+++ PASSAGE GIVEN +++

# API Documentation

https://sonarcloud.io/web_api/api/metrics?deprecated=false


In [None]:
ALTER SESSION SET TIMEZONE = 'Europe/London';

The production database is "prod". Data pulled directly from the API is being stored in the "raw" schema.
We are keeping commented a "CREATE OR REPLACE" query so that, if any modifications are needed, the script is very easy to update.

In [None]:
try:
    from snowflake.snowpark.context import get_active_session
    import requests
    import pandas as pd
    import datetime 
    import time
    session = get_active_session()
    sonarcloud_api_key = session.sql("SELECT PROD.RAW.sonarcloud_api_key()").collect()[0][0]
    sonarcloud_api_key
except:
    from dotenv import load_dotenv
    load_dotenv()
    tenant_id = os.getenv('tenant_id')
    client_id = os.getenv('client_id')
    client_secret = os.getenv('client_secret')
    subscription_id = os.getenv('subscription_id')
    billing_account_id = os.getenv('billing_account_id')



In [None]:
class SonarcloudApi:
    
    def __init__(self):
        self.sonarcloud_api_key = sonarcloud_api_key
        self.headers = {"Authorization": f"Bearer {self.sonarcloud_api_key}"}
        self.organization = 'phlexglobal'
        self.page_size = 500
        self.page_number = 1
        self.months = range(1,13)
        self.current_year = datetime.datetime.now().year
        
    def get_sonarcloud_issues(self):

        all_issues = []  # list to store all issues
        year_tofind = 2017
        # Main outer loop - iterate through years starting from 2017 up to current year
        while year_tofind <= self.current_year:
            # Inner loop - iterate through all months (1-12) for each year
            for month in self.months:
                # Create API query parameters for the specific month and year
                params = {
                    "organization": self.organization,  # Organization identifier in SonarCloud
                    "ps": self.page_size,  # Page size - number of sonarcloud_api_key per page (maximum 500)

+++

== GIVEN INSTRUCTION ==
Please name the schema that, according to the SonarCloud script above, stores the data pulled directly from the API.

+++ PROVIDED DATA +++

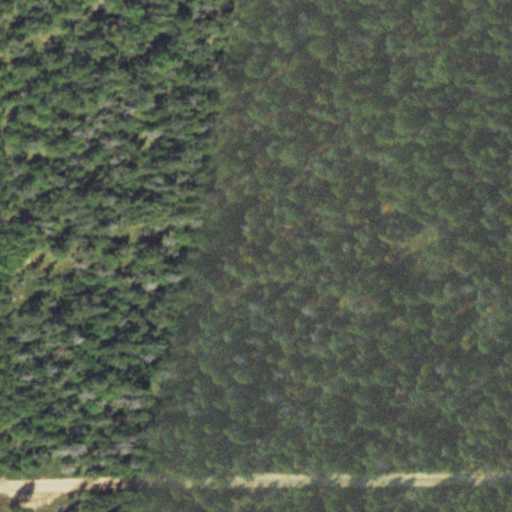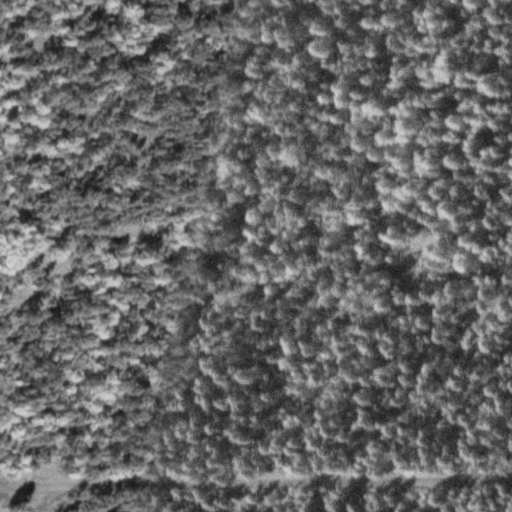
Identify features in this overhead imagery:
road: (256, 485)
road: (35, 500)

+++

== RESPONSE TO THIS EXERCISE ==
The "raw" schema.